Task instructions — Retype the passage below on attaching Atomese to language models, word for word and in full.

So a big chunk of this project is to attempt to work with and solve the above limitations, by explicitly attaching a symbolic representation system, Atomese, to the vector embeddings of NN's. How to create such attachments is the magic question being wrestled with, here.

Interfacing to LLM's

Initial attempts to interface with LLM's can be thought of as being a for of "dynamic prompting". I, as a human, have to constantly guide the LLM by creating prompts. Some of these are throw-away: I write them once, and discard them. Others, the more permanent ones, I stick into a file, and force the LLM to read the file every time (burning a bunch of tokens in the process.)

The current design is a kind of "dynamic prompting" create a system that reminds the LLM to go through some checklist, follow some procedures, re-examine assumptions, try things a different way, run the unit tests, RTFM, all of that. Its "dynamic" in that such prompts would be auto-generated, contextually, depending on the problem at hand.

The other aspect of the design is to obtain these dynamic prompts by issuing queries and deductive chains on the contents of the AtomSpace. That is, some collection of queries (catalog or vector of queries) sits in the AtomSpace, accessed, e.g. by DualLink, and get processed and sorted by some daemon process/thread, to generate a dynamic prompt that re-routes the LLM to go in a somewhat different direction than it was going in, before.

At least, that is the current conception. Most of this work is happening in a (currently private) sandbox, where Clause is making quite the mess of immature, half-baked, incorrect and confused attempts, despite my best efforts to lead it by the nose.

Data records —

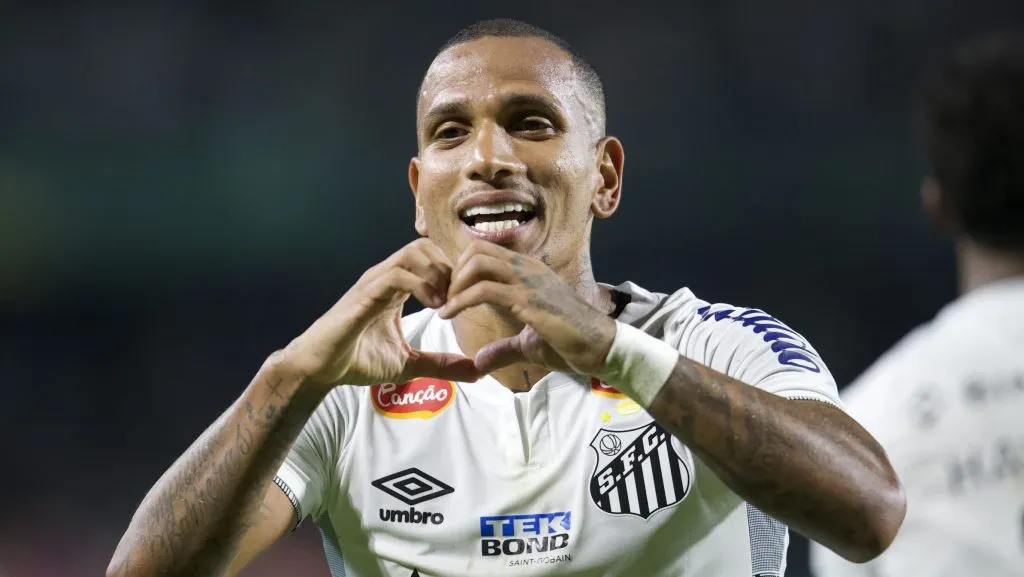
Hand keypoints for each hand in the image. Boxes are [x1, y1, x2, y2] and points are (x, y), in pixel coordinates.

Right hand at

---

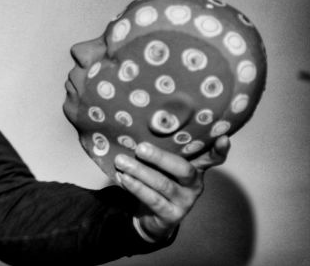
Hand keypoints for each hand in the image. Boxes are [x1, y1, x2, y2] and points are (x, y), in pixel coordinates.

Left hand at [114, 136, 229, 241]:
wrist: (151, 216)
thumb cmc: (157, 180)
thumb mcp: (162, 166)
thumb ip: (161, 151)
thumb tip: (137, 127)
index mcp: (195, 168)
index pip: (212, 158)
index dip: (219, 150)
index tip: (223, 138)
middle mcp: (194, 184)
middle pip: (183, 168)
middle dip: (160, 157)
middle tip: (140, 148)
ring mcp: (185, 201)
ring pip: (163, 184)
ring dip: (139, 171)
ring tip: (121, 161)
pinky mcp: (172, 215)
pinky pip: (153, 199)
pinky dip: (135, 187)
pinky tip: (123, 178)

Your response —
So a big chunk of this project is to attempt to work with and solve the above limitations, by explicitly attaching a symbolic representation system, Atomese, to the vector embeddings of NN's. How to create such attachments is the magic question being wrestled with, here.

Interfacing to LLM's

Initial attempts to interface with LLM's can be thought of as being a for of "dynamic prompting". I, as a human, have to constantly guide the LLM by creating prompts. Some of these are throw-away: I write them once, and discard them. Others, the more permanent ones, I stick into a file, and force the LLM to read the file every time (burning a bunch of tokens in the process.)

The current design is a kind of "dynamic prompting" create a system that reminds the LLM to go through some checklist, follow some procedures, re-examine assumptions, try things a different way, run the unit tests, RTFM, all of that. Its "dynamic" in that such prompts would be auto-generated, contextually, depending on the problem at hand.

The other aspect of the design is to obtain these dynamic prompts by issuing queries and deductive chains on the contents of the AtomSpace. That is, some collection of queries (catalog or vector of queries) sits in the AtomSpace, accessed, e.g. by DualLink, and get processed and sorted by some daemon process/thread, to generate a dynamic prompt that re-routes the LLM to go in a somewhat different direction than it was going in, before.

At least, that is the current conception. Most of this work is happening in a (currently private) sandbox, where Clause is making quite the mess of immature, half-baked, incorrect and confused attempts, despite my best efforts to lead it by the nose.